When to do or not do INVLPG, MOV to CR3 to minimize TLB flushing

In the simplest possible terms; the requirement is that anything the CPU's TLB could have remembered that has changed has to be invalidated before anything that relies on the change happens.

The things that the CPU's could have remembered include:

  • the final permissions for the page (the combination of read/write/execute permissions from the page table entry, page directory entry, etc); including whether the page is present or not (see the warning below)
  • the physical address of the page
  • the "accessed" and "dirty" flags
  • the flags that effect caching
  • whether it's a normal page or a large (2 or 4 MiB) page or a huge (1 GiB) page

WARNING: Because Intel CPUs don't remember "not present" pages, documentation from Intel may say that you don't need to invalidate when changing a page from "not present" to "present". Intel's documentation is only correct for Intel CPUs. It is not correct for all 80x86 CPUs. Some CPUs (mostly Cyrix) do remember when a page was "not present" and because of those CPUs you do have to invalidate when changing a page from "not present" to "present".

Note that due to speculative execution you can not cut corners. For example, if you know a page has never been accessed you can't assume it's not in the TLB because the TLB may have been speculatively fetched.

I have chosen the words "before anything that relies on the change happens" very carefully. Modern CPUs (especially for long mode) do cache the higher level paging structures (e.g. PDPT entries) and not just the final pages.
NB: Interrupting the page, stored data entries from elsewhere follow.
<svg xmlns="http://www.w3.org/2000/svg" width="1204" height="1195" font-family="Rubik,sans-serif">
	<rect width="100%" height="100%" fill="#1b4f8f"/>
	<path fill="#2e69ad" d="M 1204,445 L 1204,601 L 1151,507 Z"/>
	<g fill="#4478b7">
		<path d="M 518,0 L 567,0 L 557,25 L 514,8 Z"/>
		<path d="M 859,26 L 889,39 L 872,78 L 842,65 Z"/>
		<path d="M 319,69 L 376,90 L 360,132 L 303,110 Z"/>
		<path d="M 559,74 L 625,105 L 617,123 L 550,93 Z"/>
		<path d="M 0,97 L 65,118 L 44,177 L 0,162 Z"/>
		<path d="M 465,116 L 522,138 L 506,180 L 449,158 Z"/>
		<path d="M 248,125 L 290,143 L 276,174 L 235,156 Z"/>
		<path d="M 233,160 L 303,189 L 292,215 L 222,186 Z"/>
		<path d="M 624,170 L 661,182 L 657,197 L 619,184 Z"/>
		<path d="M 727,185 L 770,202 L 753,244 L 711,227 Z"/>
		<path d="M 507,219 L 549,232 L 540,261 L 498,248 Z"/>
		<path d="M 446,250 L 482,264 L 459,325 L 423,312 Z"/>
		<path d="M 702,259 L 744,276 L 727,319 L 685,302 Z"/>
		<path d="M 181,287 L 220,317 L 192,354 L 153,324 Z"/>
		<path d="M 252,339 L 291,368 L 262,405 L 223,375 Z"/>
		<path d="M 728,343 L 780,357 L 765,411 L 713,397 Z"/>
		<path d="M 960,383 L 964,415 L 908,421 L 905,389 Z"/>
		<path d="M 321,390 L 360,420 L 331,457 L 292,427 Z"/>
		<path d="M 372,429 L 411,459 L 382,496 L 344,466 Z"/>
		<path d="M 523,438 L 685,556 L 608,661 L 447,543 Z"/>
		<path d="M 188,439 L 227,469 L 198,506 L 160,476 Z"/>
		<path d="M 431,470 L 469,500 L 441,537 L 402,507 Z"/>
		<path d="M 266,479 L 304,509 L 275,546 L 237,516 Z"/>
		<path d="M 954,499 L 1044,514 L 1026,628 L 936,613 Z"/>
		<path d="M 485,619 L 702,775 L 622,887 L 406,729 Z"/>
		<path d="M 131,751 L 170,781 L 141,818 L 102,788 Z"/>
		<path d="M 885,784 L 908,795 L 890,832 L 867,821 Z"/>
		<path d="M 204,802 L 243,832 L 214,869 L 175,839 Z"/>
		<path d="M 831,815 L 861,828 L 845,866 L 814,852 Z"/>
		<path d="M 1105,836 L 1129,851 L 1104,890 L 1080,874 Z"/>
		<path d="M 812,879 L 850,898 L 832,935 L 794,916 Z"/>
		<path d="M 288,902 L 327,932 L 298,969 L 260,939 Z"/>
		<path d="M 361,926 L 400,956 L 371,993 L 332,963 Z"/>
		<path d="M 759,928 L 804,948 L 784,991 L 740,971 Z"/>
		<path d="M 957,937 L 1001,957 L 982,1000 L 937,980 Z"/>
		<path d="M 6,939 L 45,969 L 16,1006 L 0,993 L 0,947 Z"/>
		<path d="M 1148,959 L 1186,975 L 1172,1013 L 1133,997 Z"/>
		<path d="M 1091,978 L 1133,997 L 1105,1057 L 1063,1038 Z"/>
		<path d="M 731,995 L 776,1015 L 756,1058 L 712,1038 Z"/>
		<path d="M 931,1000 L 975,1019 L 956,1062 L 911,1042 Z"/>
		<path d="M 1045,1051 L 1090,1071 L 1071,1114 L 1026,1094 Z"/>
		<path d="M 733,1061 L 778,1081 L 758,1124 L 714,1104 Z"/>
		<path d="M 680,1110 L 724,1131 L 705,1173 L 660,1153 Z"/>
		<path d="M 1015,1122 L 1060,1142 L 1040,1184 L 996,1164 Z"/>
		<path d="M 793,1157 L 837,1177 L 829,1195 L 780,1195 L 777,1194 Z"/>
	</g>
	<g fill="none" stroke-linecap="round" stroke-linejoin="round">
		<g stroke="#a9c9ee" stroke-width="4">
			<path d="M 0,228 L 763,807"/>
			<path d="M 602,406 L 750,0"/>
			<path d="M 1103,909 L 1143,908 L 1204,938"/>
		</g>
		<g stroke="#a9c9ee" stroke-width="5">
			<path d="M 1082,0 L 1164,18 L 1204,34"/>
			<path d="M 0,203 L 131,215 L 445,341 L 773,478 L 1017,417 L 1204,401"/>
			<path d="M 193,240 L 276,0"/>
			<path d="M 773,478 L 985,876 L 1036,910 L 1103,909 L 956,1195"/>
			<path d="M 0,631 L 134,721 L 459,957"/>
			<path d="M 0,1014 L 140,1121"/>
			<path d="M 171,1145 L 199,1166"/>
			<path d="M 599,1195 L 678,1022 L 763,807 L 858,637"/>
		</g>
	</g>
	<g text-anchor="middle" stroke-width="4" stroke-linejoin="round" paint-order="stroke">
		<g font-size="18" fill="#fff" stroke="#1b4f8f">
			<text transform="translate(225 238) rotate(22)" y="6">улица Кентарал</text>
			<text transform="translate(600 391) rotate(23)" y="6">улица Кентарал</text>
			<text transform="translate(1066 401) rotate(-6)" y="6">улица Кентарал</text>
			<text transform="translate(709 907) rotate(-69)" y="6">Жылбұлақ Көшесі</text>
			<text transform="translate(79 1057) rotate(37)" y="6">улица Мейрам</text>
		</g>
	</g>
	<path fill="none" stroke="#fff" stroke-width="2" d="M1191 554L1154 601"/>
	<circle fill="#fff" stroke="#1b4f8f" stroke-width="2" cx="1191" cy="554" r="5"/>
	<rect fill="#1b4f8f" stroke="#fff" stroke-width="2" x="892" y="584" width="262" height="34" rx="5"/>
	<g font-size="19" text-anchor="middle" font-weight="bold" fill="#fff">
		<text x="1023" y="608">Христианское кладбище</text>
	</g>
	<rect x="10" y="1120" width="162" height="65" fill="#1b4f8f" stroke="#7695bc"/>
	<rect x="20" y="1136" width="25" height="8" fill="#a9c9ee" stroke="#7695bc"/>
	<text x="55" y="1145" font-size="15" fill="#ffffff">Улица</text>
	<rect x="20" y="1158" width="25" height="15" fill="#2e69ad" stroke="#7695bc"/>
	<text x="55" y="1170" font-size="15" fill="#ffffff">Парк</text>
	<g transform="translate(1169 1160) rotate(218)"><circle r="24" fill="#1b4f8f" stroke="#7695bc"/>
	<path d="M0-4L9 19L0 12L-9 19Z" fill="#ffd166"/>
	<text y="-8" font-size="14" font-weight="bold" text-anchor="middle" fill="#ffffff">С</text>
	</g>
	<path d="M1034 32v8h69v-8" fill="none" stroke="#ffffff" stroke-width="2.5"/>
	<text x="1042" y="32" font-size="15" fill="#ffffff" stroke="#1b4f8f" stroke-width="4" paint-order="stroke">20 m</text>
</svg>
This means that if you change a higher level paging structure but the page table entries themselves remain the same, you still need to invalidate.

It also means that it is possible to skip the invalidation if nothing relies on the change. A simple example of this is with the accessed and dirty flags - if you aren't relying on these flags (to determine "least recently used" and which pages to send to swap space) then it doesn't matter much if the CPU doesn't realise that you've change them. It is also possible (not recommended for single-CPU but very recommended for multi-CPU) to skip the TLB invalidation in cases where you'd get a page fault if the CPU is using the old/stale TLB information, where the page fault handler invalidates if and only if it's actually necessary.

In addition; "anything the CPU's TLB could have remembered" is a little tricky. Often an OS will map the paging structures themselves into the virtual address space to allow fast/easy access to them (e.g. the common "recursive mapping" trick where you pretend the page directory is a page table). In this case when you change a page directory entry you need to invalidate the effected normal pages (as you'd expect) but you also need to invalidate anything the change effected in any mappings.

For which to use (INVLPG or reloading CR3) there are several issues. For a single page INVLPG will be faster. If you change a page directory (effecting 1024 pages or 512 pages, depending on which flavour of paging) then using INVLPG in a loop may or may not be more expensive that just reloading CR3 (it depends on CPU/hardware, and the access patterns for the code following the invalidation).

There are 2 more issues that come into this. The first is task switching. When switching between tasks that use different virtual address spaces you have to change CR3. This means that if you change something that effects a large area (e.g. a page directory) you can improve overall performance by doing a task switch early, rather than reloading CR3 now (for invalidation) and then reloading CR3 soon after (for the task switch). Basically, it's a "kill 2 birds with one stone" optimisation.

The other thing is "global pages". Typically there's pages that are the same in all virtual address spaces (e.g. the kernel). When you reload CR3 (e.g. during a task switch) you don't want TLBs for the pages that remain the same to be invalidated for no reason, because that would hurt performance more than necessary. To fix that and improve performance, (for Pentium and later) there's a feature called "global pages" where you get to mark these common pages as global and they are not invalidated when you reload CR3. In that case, if you need to invalidate global pages you need to use either INVPLG or change CR4 (e.g. disable and then reenable the global pages feature). For larger areas (e.g. changing a page directory and not just one page) it's the same as before (messing with CR4 may be faster or slower than INVLPG in a loop).


To your first question:

  1. You can always use INVLPG and you can do any change possible. Use of INVLPG is always safe.
  2. Reloading CR3 does not invalidate global pages in the TLB. So sometimes you must use INVLPG as reloading CR3 has no effect.
  3. INVLPG must be used for every page involved. If you are changing multiple pages at a time then there comes a point where reloading CR3 is faster than a multitude of INVLPG calls.
  4. Don't forget the Address Space Identifier extension on modern CPUs.

To your second question:

A page that is not mapped can not be cached in the TLB (assuming you invalidated it correctly when you unmapped it previously). So any change from not-present does not need INVLPG or CR3 reloading.